The HeartAI production environment provisions the following Azure Database for PostgreSQL instance:

Resource Specification
Region Australia East
Database option Single server
Tier General purpose
Compute Gen 5, 2 vCPU
Service usage 730 hours / month
Storage 50 GB
Redundancy Geo-redundant storage
Savings options Pay as you go

Azure Insights

Azure Insights is an application-level telemetry tool that natively integrates with Azure Monitor to monitor and observe application components. This is achievable by embedding a Microsoft application extension into a corresponding supported language. This extension collects and forwards a range of telemetry metrics onto Azure Monitor, which may subsequently be analysed and visualised.

For HeartAI instances of Red Hat OpenShift, Azure Insights provides Azure Container Insights, which is able to embed within all container host machines of the cluster and forward cluster container logs and metrics onto the receiving Azure Monitor instance. Container insights collects processor and memory metrics from the cluster, nodes, controllers, and containers through the OpenShift monitoring API. Logs from stdout and stderr are collected from all cluster containers. An integrated instance of Azure Storage and Azure Log Analytics collects and persists these metrics, which is then available for Azure Monitor to process for reporting and visualisation.

============================================================

**Requirement**:
Answer these questions using the text on HeartAI's Azure setup.
(a) In which region is the PostgreSQL instance provisioned?
(b) How much storage does that instance have?
(c) From which two output streams does Container Insights collect logs from all cluster containers?

============================================================

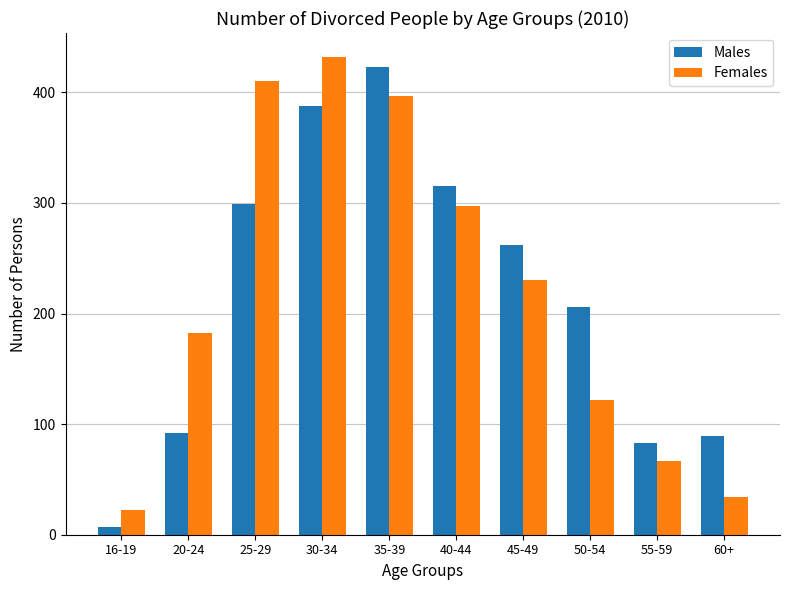

At how many categories does at least one series exceed 204?

6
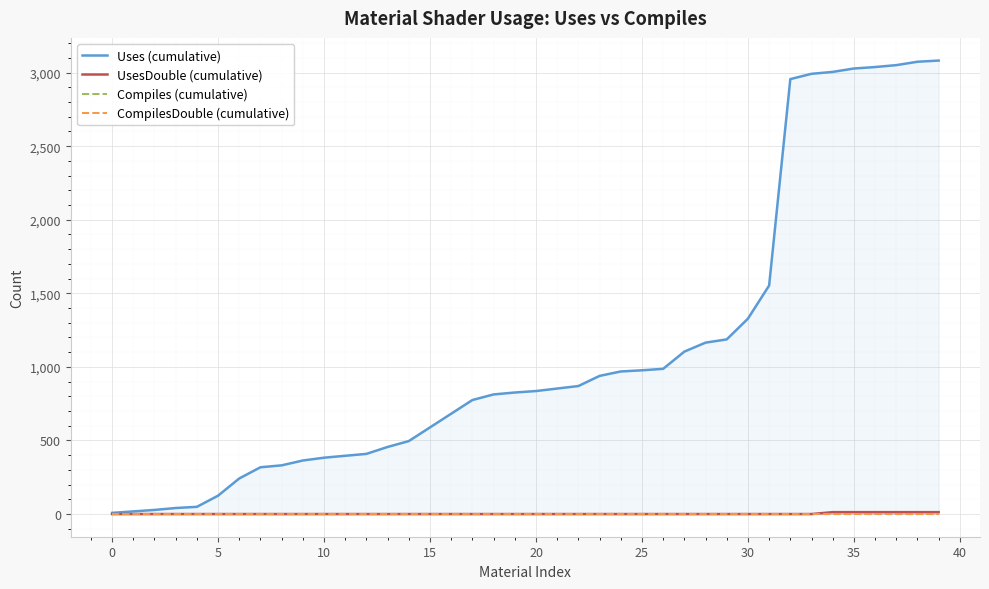

True or false: UsesDouble (cumulative) and Compiles (cumulative) intersect in this chart.

False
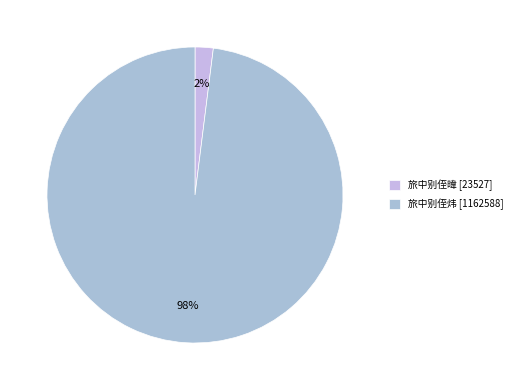

Which slice is the smallest?

旅中别侄暐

============================================================

**Written response**:
(a) Australia East
(b) 50 GB
(c) stdout and stderr